:: Problem requirements ::
All the data below should be printed again without a single difference.

-------- Data in this exercise

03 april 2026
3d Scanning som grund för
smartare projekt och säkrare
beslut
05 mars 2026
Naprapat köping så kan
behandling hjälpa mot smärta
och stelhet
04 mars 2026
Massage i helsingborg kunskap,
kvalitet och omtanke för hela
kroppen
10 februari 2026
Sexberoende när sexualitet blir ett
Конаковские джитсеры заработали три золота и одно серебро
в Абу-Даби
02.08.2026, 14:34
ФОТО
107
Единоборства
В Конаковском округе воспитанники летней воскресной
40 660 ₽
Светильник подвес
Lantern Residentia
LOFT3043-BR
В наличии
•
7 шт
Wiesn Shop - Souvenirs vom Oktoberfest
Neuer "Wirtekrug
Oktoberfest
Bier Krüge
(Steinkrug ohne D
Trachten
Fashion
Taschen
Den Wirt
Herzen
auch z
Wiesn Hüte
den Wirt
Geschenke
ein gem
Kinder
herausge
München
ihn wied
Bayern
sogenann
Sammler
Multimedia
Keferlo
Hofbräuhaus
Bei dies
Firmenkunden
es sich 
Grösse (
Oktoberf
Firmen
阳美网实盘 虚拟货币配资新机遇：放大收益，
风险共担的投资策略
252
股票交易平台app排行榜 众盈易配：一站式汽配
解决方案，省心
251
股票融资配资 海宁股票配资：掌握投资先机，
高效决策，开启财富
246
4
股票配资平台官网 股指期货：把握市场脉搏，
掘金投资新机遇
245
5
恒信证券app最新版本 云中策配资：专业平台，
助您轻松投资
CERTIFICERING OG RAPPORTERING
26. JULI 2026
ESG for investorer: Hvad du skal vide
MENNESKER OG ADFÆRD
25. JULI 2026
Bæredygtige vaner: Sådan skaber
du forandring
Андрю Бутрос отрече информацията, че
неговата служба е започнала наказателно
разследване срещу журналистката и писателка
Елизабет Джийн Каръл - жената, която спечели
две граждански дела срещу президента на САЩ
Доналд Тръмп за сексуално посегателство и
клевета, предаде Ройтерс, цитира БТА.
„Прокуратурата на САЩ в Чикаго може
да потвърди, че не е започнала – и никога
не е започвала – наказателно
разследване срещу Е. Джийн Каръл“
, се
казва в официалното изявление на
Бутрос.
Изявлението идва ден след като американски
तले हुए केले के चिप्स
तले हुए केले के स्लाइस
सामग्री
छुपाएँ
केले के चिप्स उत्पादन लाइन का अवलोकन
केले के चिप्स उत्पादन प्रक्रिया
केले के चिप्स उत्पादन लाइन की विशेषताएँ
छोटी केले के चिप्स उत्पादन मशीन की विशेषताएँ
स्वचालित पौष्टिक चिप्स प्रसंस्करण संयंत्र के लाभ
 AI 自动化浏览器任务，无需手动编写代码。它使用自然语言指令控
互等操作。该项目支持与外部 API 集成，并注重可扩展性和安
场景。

----------------

:: Solution to this exercise ::
03 april 2026
3d Scanning som grund för
smartare projekt och säkrare
beslut
05 mars 2026
Naprapat köping så kan
behandling hjälpa mot smärta
och stelhet
04 mars 2026
Massage i helsingborg kunskap,
kvalitet och omtanke för hela
kroppen
10 februari 2026
Sexberoende när sexualitet blir ett
Конаковские джитсеры заработали три золота и одно серебро
в Абу-Даби
02.08.2026, 14:34
ФОТО
107
Единоборства
В Конаковском округе воспитанники летней воскресной
40 660 ₽
Светильник подвес
Lantern Residentia
LOFT3043-BR
В наличии
•
7 шт
Wiesn Shop - Souvenirs vom Oktoberfest
Neuer "Wirtekrug
Oktoberfest
Bier Krüge
(Steinkrug ohne D
Trachten
Fashion
Taschen
Den Wirt
Herzen
auch z
Wiesn Hüte
den Wirt
Geschenke
ein gem
Kinder
herausge
München
ihn wied
Bayern
sogenann
Sammler
Multimedia
Keferlo
Hofbräuhaus
Bei dies
Firmenkunden
es sich 
Grösse (
Oktoberf
Firmen
阳美网实盘 虚拟货币配资新机遇：放大收益，
风险共担的投资策略
252
股票交易平台app排行榜 众盈易配：一站式汽配
解决方案，省心
251
股票融资配资 海宁股票配资：掌握投资先机，
高效决策，开启财富
246
4
股票配资平台官网 股指期货：把握市场脉搏，
掘金投资新机遇
245
5
恒信证券app最新版本 云中策配资：专业平台，
助您轻松投资
CERTIFICERING OG RAPPORTERING
26. JULI 2026
ESG for investorer: Hvad du skal vide
MENNESKER OG ADFÆRD
25. JULI 2026
Bæredygtige vaner: Sådan skaber
du forandring
Андрю Бутрос отрече информацията, че
неговата служба е започнала наказателно
разследване срещу журналистката и писателка
Елизабет Джийн Каръл - жената, която спечели
две граждански дела срещу президента на САЩ
Доналд Тръмп за сексуално посегателство и
клевета, предаде Ройтерс, цитира БТА.
„Прокуратурата на САЩ в Чикаго може
да потвърди, че не е започнала – и никога
не е започвала – наказателно
разследване срещу Е. Джийн Каръл“
, се
казва в официалното изявление на
Бутрос.
Изявлението идва ден след като американски
तले हुए केले के चिप्स
तले हुए केले के स्लाइस
सामग्री
छुपाएँ
केले के चिप्स उत्पादन लाइन का अवलोकन
केले के चिप्स उत्पादन प्रक्रिया
केले के चिप्स उत्पादन लाइन की विशेषताएँ
छोटी केले के चिप्स उत्पादन मशीन की विशेषताएँ
स्वचालित पौष्टिक चिप्स प्रसंस्करण संयंत्र के लाभ
 AI 自动化浏览器任务，无需手动编写代码。它使用自然语言指令控
互等操作。该项目支持与外部 API 集成，并注重可扩展性和安
场景。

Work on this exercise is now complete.